In Canada, more than 1 in 10 people will suffer a major form of depression at some point in their lives. There are many effective treatments for depression, including drug therapy. Finding a medication that both works and does not cause severe side effects is often a matter of trial-and-error. This may contribute to the high non-adherence rates and, subsequently, to poorer health outcomes and increased costs. An individual’s genetic makeup is thought to be partly related to whether particular drugs work and whether there are side effects with the drug. “Pharmacogenomic” testing, that is, using the patient’s genetic information to determine which particular drug might work best, at the right dose, with the fewest side effects, is a new and promising approach.

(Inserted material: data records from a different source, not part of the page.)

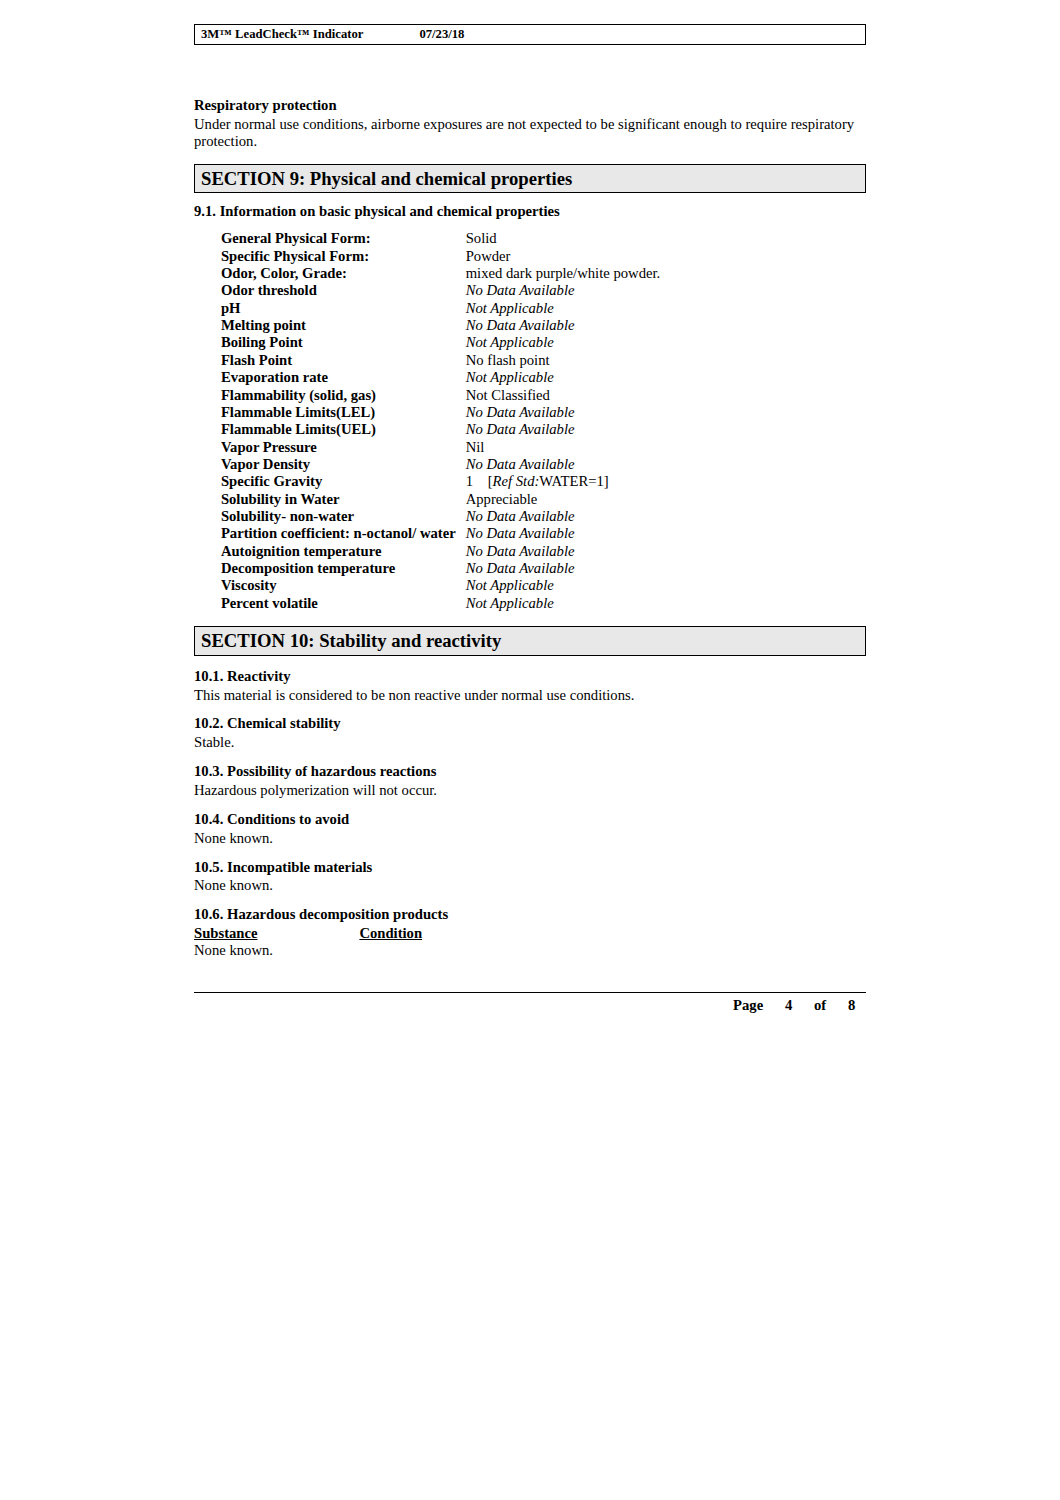3M™ LeadCheck™ Indicator 07/23/18
Respiratory protection
Under normal use conditions, airborne exposures are not expected to be significant enough to require respiratory protection.
SECTION 9: Physical and chemical properties
9.1. Information on basic physical and chemical properties
| General Physical Form: | Solid |
| Specific Physical Form: | Powder |
| Odor, Color, Grade: | mixed dark purple/white powder. |
| Odor threshold | No Data Available |
| pH | Not Applicable |
| Melting point | No Data Available |
| Boiling Point | Not Applicable |
| Flash Point | No flash point |
| Evaporation rate | Not Applicable |
| Flammability (solid, gas) | Not Classified |
| Flammable Limits(LEL) | No Data Available |
| Flammable Limits(UEL) | No Data Available |
| Vapor Pressure | Nil |
| Vapor Density | No Data Available |
| Specific Gravity | 1 [ Ref Std: WATER=1] |
| Solubility in Water | Appreciable |
| Solubility- non-water | No Data Available |
| Partition coefficient: n-octanol/ water | No Data Available |
| Autoignition temperature | No Data Available |
| Decomposition temperature | No Data Available |
| Viscosity | Not Applicable |
| Percent volatile | Not Applicable |
SECTION 10: Stability and reactivity
10.1. Reactivity
This material is considered to be non reactive under normal use conditions.
10.2. Chemical stability
Stable.
10.3. Possibility of hazardous reactions
Hazardous polymerization will not occur.
10.4. Conditions to avoid
None known.
10.5. Incompatible materials
None known.
10.6. Hazardous decomposition products
| Substance | Condition |
| --- | --- |
| None known. | |
Page 4 of 8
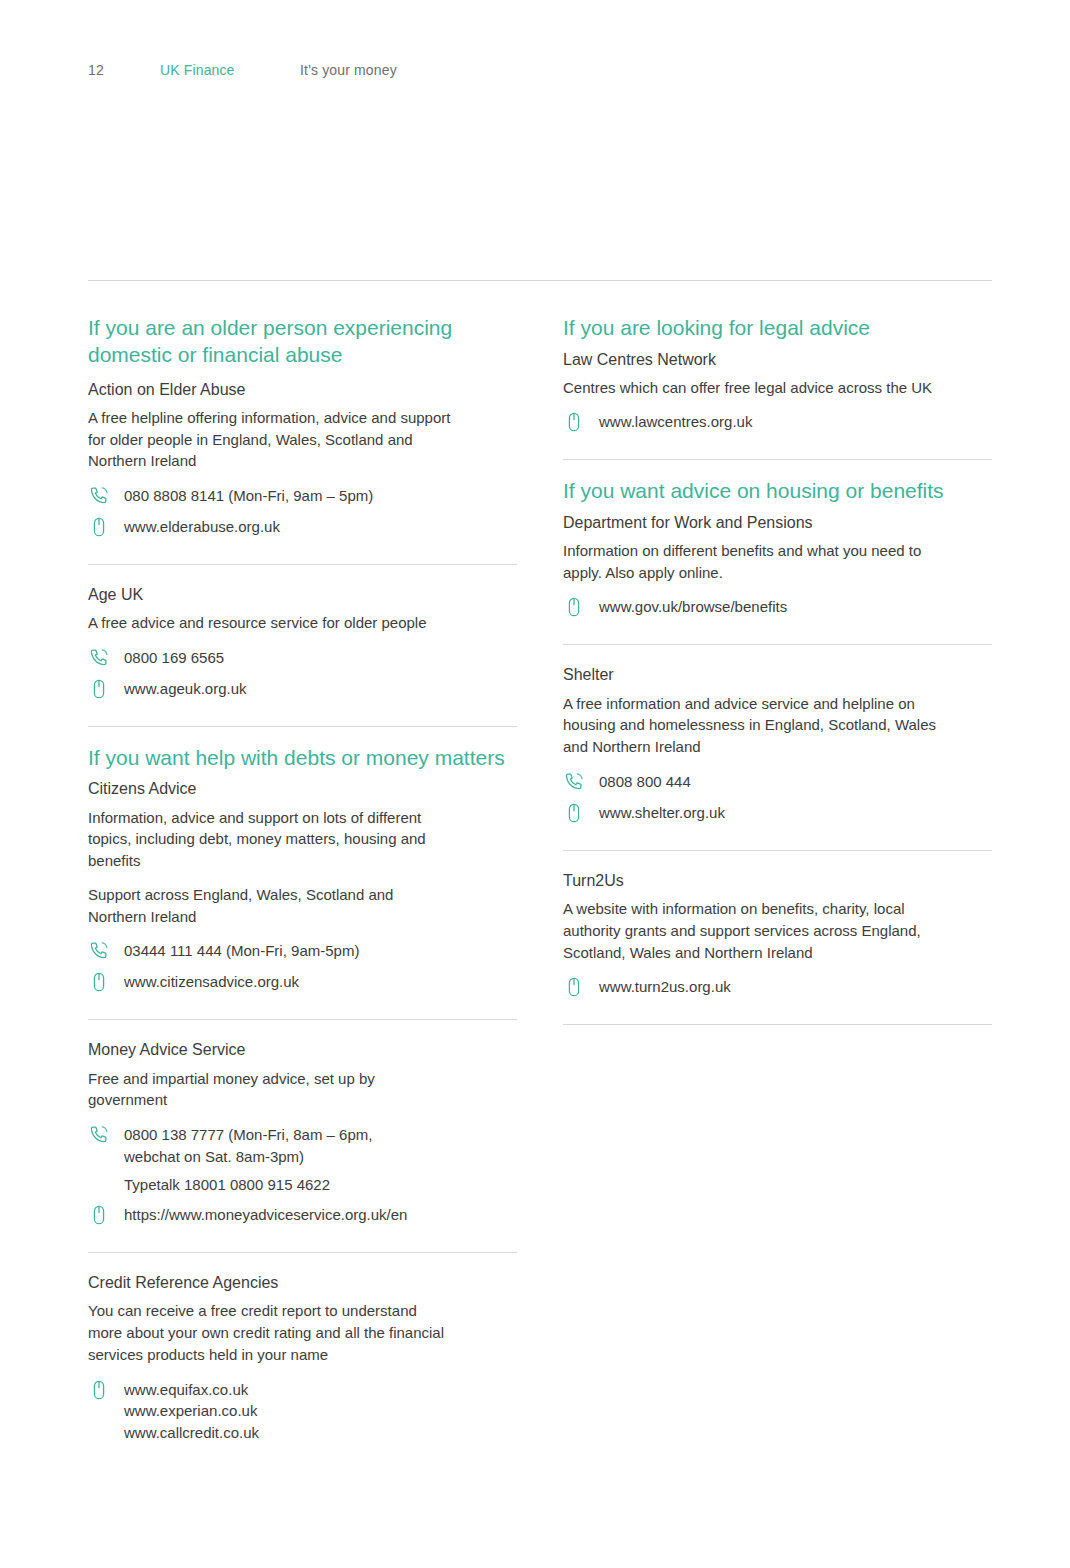12 UK Finance It’s your money
If you are an older person experiencing domestic or financial abuse
Action on Elder Abuse
A free helpline offering information, advice and support for older people in England, Wales, Scotland and Northern Ireland
080 8808 8141 (Mon-Fri, 9am – 5pm)
www.elderabuse.org.uk
Age UK
A free advice and resource service for older people
0800 169 6565
www.ageuk.org.uk
If you want help with debts or money matters
Citizens Advice
Information, advice and support on lots of different topics, including debt, money matters, housing and benefits
Support across England, Wales, Scotland and Northern Ireland
03444 111 444 (Mon-Fri, 9am-5pm)
www.citizensadvice.org.uk
Money Advice Service
Free and impartial money advice, set up by government
0800 138 7777 (Mon-Fri, 8am – 6pm,
webchat on Sat. 8am-3pm) Typetalk 18001 0800 915 4622
https://www.moneyadviceservice.org.uk/en
Credit Reference Agencies
You can receive a free credit report to understand more about your own credit rating and all the financial services products held in your name
www.equifax.co.uk www.experian.co.uk www.callcredit.co.uk
If you are looking for legal advice
Law Centres Network
Centres which can offer free legal advice across the UK
www.lawcentres.org.uk
If you want advice on housing or benefits
Department for Work and Pensions
Information on different benefits and what you need to apply. Also apply online.
www.gov.uk/browse/benefits
Shelter
A free information and advice service and helpline on housing and homelessness in England, Scotland, Wales and Northern Ireland
0808 800 444
www.shelter.org.uk
Turn2Us
A website with information on benefits, charity, local authority grants and support services across England, Scotland, Wales and Northern Ireland
www.turn2us.org.uk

In this study, we want to know if pharmacogenomic testing for depression treatment should be routinely used in British Columbia. Through a series of research activities, we will evaluate how much improved health patients might see, as well as whether the testing is good value for money for the health system. As a whole, the project will provide tools for evaluating and addressing societal and economic considerations for the implementation of pharmacogenomics tools into clinical practice.

Dr. Stirling Bryan (Principal Investigator) is a health economist, Professor in UBC’s School of Population and Public Health, a Senior Scientist at the Centre for Clinical Epidemiology and Evaluation (Vancouver Coastal Health Research Institute), and President of the BC Academic Health Science Network. Dr. Jehannine Austin (co-Principal Investigator) is a genetic counsellor, Professor in Psychiatry & Medical Genetics at UBC and executive director of the BC Mental Health and Substance Use Services Research Institute. The remaining multi-disciplinary Canadian team has expertise in health policy research, simulation modeling, systematic reviewing, knowledge translation, and includes patient partners.

This 2-year study is funded by Genome BC, Genome Canada, and the Michael Smith Foundation for Health Research.